Casar ou não, eis a questão, os casais e as mães solteiras escravas no litoral sul-fluminense, 1830-1881, um estudo de Márcia Cristina de Vasconcellos (2002) alerta para o fato de que pensar a família cativa deve ser considerado um desequilíbrio entre os sexos, decorrente da preferência do tráfico atlântico por homens e o desinteresse senhorial para dificultar a comercialização dos escravos. Isso não quer dizer que, mesmo com tais elementos adversos, não houvesse espaço para a formação de famílias e, consequentemente, para maior presença de crianças legítimas e de cativos casados e viúvos.

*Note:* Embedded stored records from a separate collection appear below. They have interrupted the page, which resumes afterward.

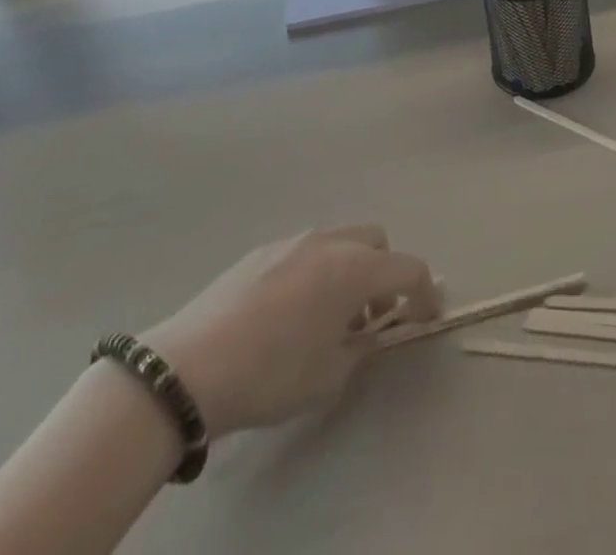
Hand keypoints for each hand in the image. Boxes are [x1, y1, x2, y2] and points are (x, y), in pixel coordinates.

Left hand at [143, 225, 438, 433]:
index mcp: (355, 267)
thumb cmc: (271, 373)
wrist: (190, 365)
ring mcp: (293, 239)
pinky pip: (306, 251)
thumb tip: (365, 335)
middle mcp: (330, 241)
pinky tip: (289, 312)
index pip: (409, 268)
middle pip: (376, 240)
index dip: (425, 293)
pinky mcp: (261, 249)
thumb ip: (359, 348)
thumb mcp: (328, 376)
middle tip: (372, 316)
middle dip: (385, 272)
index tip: (425, 319)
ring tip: (328, 316)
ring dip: (349, 269)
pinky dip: (316, 271)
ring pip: (340, 240)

Os inventários na região do litoral sul-fluminense, região cafeeira de Mambucaba, analisados por Vasconcellos (2002), demonstram que a maior parte era de famílias matrifocais. Dos documentos analisados, 43 famílias eram constituídas apenas pela mãe e seus filhos e 12 por casais com ou sem filhos. Os dados acima são ilustrativos e demonstram a dinâmica e a complexidade em compreender o movimento de constituição da família negra. A autora identifica que, no final do século XIX, há um processo de diminuição de casamentos de mulheres crioulas e aumento de famílias matrifocais, dados obtidos através dos inventários.